I tried playing around with providing a single valued error to a data structure and I think this is the most stable way to do it:

fn isErrorValue(comptime E: type) bool {
    return switch (@typeInfo(E)) {
        .ErrorSet => true, else => false,
    };
}

pub fn MakeStruct(comptime error_value: anytype) type {
    if (comptime !isErrorValue(@TypeOf(error_value))) {
        @compileError("Parameter must have parent type ErrorSet.");
    }
    return struct {
        const ErrorType = @TypeOf(ErrorValue);
        const ErrorValue = error_value;

        pub fn myCreate(_: @This(), comptime T: type, alloc: Allocator) ErrorType!*T {
            return alloc.create(T) catch ErrorValue;
        }
        fn errorValue(_: @This()) ErrorType {
            return error_value;
        }
    };
}

const MyError = error { MyOOM };

pub fn main() !void {

    const foo = MakeStruct(MyError.MyOOM){};

    // compiles fine...
    const x = try foo.myCreate(usize, std.heap.page_allocator);

    // still works fine...
    defer std.heap.page_allocator.destroy(x);

    // we get the right error
    std.debug.print("\n{s}\n", .{ @errorName(foo.errorValue()) });
}

I tried being clever with @errorFromInt but that actually plucks values out of the global error set. The MyError.MyOOM value turned out to be 11, which is definitely unstable unless you’re grabbing that value directly.

Anyhow, to @IntegratedQuantum… you mentioned not wanting to rewrite half the standard library (lol) so I was wondering what it would take to make mirrored structures (just to see what the overhead for that would be)…

I analyzed array_list.zig and I actually think there is a way out here. It’s actually quite easy. Check this out…

Probably a good function to start with:

        pub fn ensureTotalCapacityPrecise(self: *Self, new_capacity: usize) Allocator.Error!void {
            if (@sizeOf(T) == 0) {
                self.capacity = math.maxInt(usize);
                return;
            }

            if (self.capacity >= new_capacity) return;

            // Here we avoid copying allocated but unused bytes by
            // attempting a resize in place, and falling back to allocating
            // a new buffer and doing our own copy. With a realloc() call,
            // the allocator implementation would pointlessly copy our
            // extra capacity.
            const old_memory = self.allocatedSlice();
            if (self.allocator.resize(old_memory, new_capacity)) {
                self.capacity = new_capacity;
            } else {
                const new_memory = try self.allocator.alignedAlloc(T, alignment, new_capacity);
                @memcpy(new_memory[0..self.items.len], self.items);
                self.allocator.free(old_memory);
                self.items.ptr = new_memory.ptr;
                self.capacity = new_memory.len;
            }
        }

First, the return type. But if you gave it a second parameter that it can be customized with at the type definition level like…

const whatever = MyArrayList(T, my_error)...

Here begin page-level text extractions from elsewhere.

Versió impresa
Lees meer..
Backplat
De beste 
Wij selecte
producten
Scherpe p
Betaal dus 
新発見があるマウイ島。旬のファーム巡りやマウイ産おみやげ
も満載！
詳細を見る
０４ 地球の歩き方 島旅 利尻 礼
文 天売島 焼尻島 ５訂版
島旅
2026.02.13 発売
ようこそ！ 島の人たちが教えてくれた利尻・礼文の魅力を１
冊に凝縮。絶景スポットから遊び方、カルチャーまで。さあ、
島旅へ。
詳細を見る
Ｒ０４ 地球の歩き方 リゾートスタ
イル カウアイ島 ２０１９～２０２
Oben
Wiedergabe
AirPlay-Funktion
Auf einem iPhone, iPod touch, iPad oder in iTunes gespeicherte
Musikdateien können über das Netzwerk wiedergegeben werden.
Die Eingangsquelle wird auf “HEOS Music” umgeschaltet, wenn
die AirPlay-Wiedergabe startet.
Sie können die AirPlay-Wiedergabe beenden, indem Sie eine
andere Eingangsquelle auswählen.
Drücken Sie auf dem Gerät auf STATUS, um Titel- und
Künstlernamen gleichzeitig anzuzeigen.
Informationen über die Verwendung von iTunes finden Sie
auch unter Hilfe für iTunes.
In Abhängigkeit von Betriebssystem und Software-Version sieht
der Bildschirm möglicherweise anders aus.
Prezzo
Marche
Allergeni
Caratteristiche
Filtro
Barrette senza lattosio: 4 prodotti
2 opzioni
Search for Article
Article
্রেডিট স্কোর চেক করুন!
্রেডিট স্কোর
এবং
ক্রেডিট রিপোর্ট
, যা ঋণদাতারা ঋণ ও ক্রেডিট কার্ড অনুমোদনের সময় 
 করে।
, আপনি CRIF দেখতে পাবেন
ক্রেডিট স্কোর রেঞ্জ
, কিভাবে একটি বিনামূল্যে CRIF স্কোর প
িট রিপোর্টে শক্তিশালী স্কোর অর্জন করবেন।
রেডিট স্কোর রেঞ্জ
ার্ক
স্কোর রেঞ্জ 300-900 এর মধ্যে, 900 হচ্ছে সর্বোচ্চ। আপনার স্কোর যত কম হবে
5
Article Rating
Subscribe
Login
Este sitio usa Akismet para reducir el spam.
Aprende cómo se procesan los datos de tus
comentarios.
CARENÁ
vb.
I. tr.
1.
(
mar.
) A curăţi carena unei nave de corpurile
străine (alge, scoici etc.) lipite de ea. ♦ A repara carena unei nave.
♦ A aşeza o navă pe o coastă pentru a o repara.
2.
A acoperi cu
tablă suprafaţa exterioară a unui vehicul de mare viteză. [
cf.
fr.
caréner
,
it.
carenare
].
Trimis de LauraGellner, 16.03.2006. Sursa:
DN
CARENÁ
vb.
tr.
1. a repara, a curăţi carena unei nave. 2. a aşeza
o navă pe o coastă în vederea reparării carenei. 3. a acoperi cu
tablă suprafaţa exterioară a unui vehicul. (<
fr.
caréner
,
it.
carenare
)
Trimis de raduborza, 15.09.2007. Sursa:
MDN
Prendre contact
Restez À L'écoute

And then save that error type like in the example I provided above…

const ErrorValue = error_value;
const ErrorType = @TypeOf(error_value);

You could then text replace all instances of Allocator.Error with ErrorType so all the return types are correct.

Okay, now the fun part - handling the allocator stuff. I did a search for try allocator and only found 3 matches in the entire array_list.zig file.

You could go to those places, write a catch return ErrorValue instead of try. Now, they won’t be directly assignable with other ArrayLists, but that may not be a bad thing actually… however since you can get the ArrayList.items field, you can just pass the slice around if you need to view the data - maybe even qualify the child type as const while we’re at it.

I will say there’s one complication with the UnmanagedArrayList… that version uses temporary Managed array lists - so those call sights would need the extra comptime value parameter passed to their definitions. So that said, there’s a little more work to support unmanaged versions of things but if you just want one version, it’s easy.

Honesty, not bad all in all if you’re just trying to replace allocator errors (at least in this one case).